François Ozon in Madrid in December 2016 - OFA / ZOJ / WENN.COM / SIPA

  • Every Friday, 20 Minutes  invites a personality to comment on a social phenomenon in their "20 Minutes with ..." meeting.
  • François Ozon returns to his confinement and the expectation that it aroused.
  • The director also evokes the place of homosexuality in his films and his wish to be able to tackle all the current topics which touch him.

François Ozon is the director of Summer 1985 , one of the best post-confinement films. A love story more than a film about homosexuality, originally planned to compete at the Cannes Film Festival, but which saw its fate turned before finally coming out this Tuesday July 14 under the simple Cannes 2020 label.

You did not climb the steps of the Cannes Festival, did you miss it?

Of course, but with the label, we can say that it is as if the film had gone to Cannes and that it is still there right now ... in a virtual Cannes.

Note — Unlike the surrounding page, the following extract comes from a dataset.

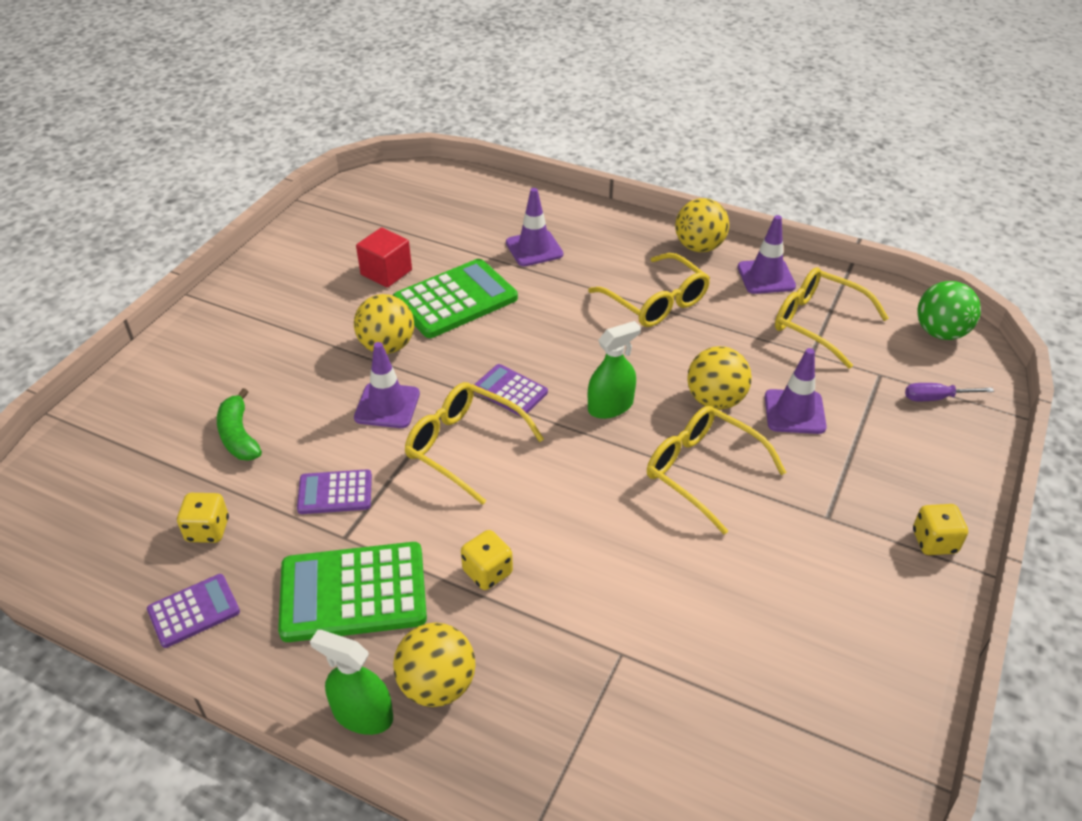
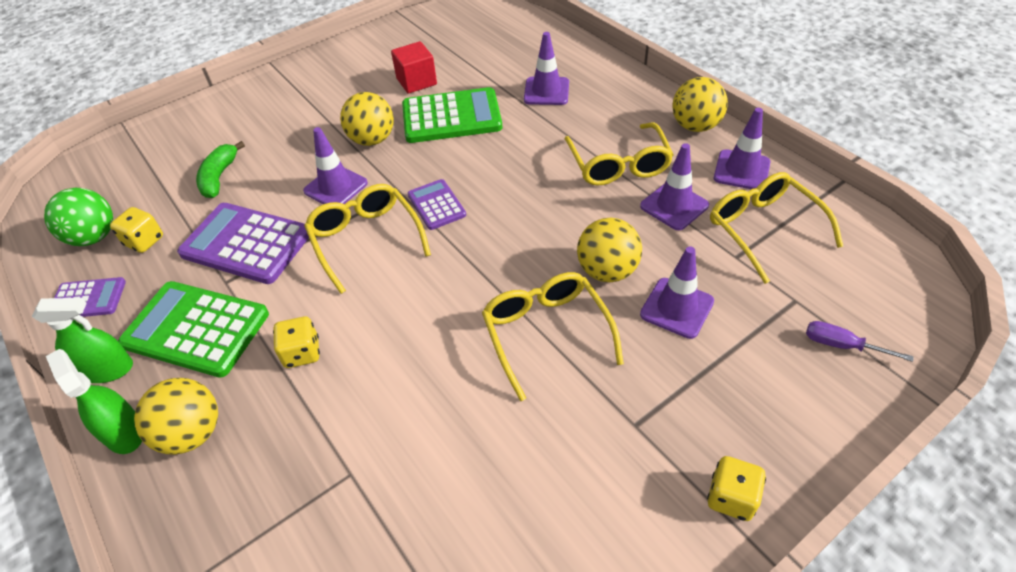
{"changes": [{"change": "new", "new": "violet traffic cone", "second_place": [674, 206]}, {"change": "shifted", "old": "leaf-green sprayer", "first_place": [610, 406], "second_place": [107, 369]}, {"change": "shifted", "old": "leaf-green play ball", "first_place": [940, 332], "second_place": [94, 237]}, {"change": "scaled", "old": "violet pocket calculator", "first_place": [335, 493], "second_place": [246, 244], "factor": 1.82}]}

The confinement was a complicated period because the film had been finished for a while and I only wanted to show it. We had contacts with Netflix, which was interested in releasing it directly all over the world… But Eté 85 is a film that I made for cinema, shot on film rather than digital to regain the aspect of in the old days. And I said to myself that if this film were to be limited to platforms, people would not see this work on the image. So I bit my brake, like everyone else, and I waited… to be able to get it out as soon as the confinement was over.

What did you do in the meantime? What did your confinement look like?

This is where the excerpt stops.